Data in this exercise →
--------------------------------------------------

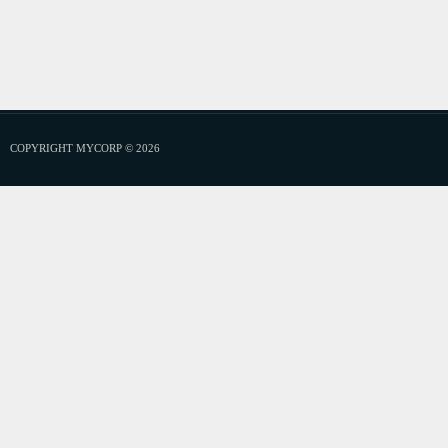
COPYRIGHT MYCORP © 2026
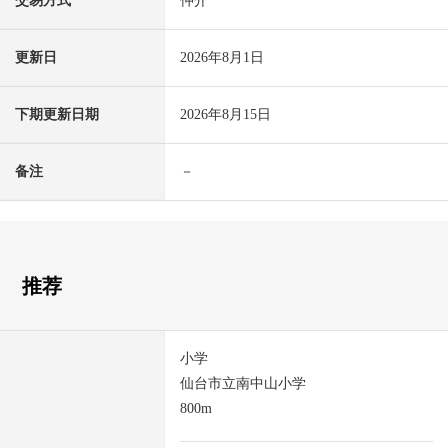
交易方式
仲介
更新日
2026年8月1日
下期更新日期
2026年8月15日
备注
－
推荐
小学
仙台市立南中山小学
800m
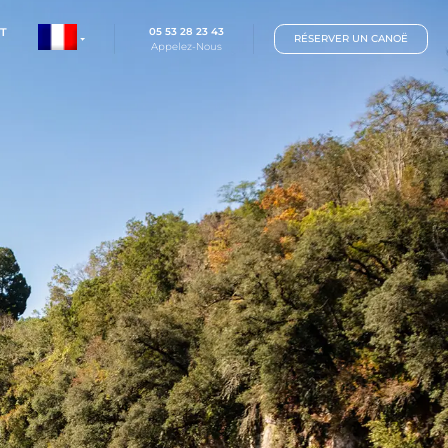
05 53 28 23 43
TARIFS
CONTACT
Appelez-Nous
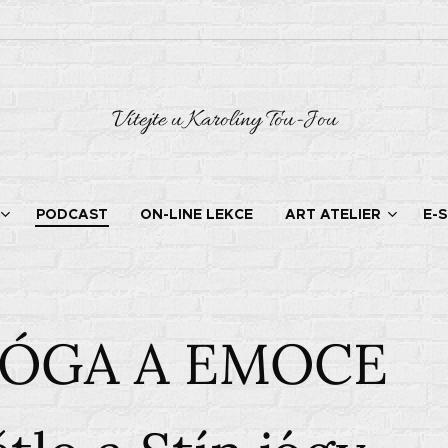
Vítejte u Karolíny Tou-Jou
PODCAST
ON-LINE LEKCE
ART ATELIER
E-
JÓGA A EMOCE 🙏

--------------------------------------------------

Problem statement → Would you please repeat all the data word for word, but without the pictures?

Response →
COPYRIGHT MYCORP © 2026
交易方式
仲介
更新日
2026年8月1日
下期更新日期
2026年8月15日
备注
－
推荐
小学
仙台市立南中山小学
800m
05 53 28 23 43
TARIFS
CONTACT
Appelez-Nous
Vítejte u Karolíny Tou-Jou
PODCAST
ON-LINE LEKCE
ART ATELIER
E-
JÓGA A EMOCE 🙏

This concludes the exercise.